### WORK TO COMPLETE
Output every line from the beginning of the records through the line that contains "4. A Safety", exactly as it appears.

### DATA SHOWN
==*==

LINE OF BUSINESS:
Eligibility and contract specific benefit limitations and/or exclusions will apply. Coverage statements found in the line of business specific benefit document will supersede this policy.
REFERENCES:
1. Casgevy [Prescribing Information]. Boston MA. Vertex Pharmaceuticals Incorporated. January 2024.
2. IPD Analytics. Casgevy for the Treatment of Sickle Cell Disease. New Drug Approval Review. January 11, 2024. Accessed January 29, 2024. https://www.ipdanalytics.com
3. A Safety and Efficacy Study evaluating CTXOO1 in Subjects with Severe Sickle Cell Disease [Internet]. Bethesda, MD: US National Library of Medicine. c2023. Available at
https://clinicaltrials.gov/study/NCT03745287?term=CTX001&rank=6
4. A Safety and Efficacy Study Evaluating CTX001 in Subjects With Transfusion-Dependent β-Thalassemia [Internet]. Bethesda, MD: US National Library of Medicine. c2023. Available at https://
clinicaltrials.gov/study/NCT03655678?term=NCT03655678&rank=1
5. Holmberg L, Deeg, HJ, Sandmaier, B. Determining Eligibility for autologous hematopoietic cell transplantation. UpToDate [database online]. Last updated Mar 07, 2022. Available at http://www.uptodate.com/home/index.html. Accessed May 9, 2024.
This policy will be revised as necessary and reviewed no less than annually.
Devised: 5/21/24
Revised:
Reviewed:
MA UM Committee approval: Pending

==*==

### SOLVED EXERCISE
LINE OF BUSINESS:
Eligibility and contract specific benefit limitations and/or exclusions will apply. Coverage statements found in the line of business specific benefit document will supersede this policy.
REFERENCES:
1. Casgevy [Prescribing Information]. Boston MA. Vertex Pharmaceuticals Incorporated. January 2024.
2. IPD Analytics. Casgevy for the Treatment of Sickle Cell Disease. New Drug Approval Review. January 11, 2024. Accessed January 29, 2024. https://www.ipdanalytics.com
3. A Safety and Efficacy Study evaluating CTXOO1 in Subjects with Severe Sickle Cell Disease [Internet]. Bethesda, MD: US National Library of Medicine. c2023. Available at
https://clinicaltrials.gov/study/NCT03745287?term=CTX001&rank=6
4. A Safety and Efficacy Study Evaluating CTX001 in Subjects With Transfusion-Dependent β-Thalassemia [Internet]. Bethesda, MD: US National Library of Medicine. c2023. Available at https://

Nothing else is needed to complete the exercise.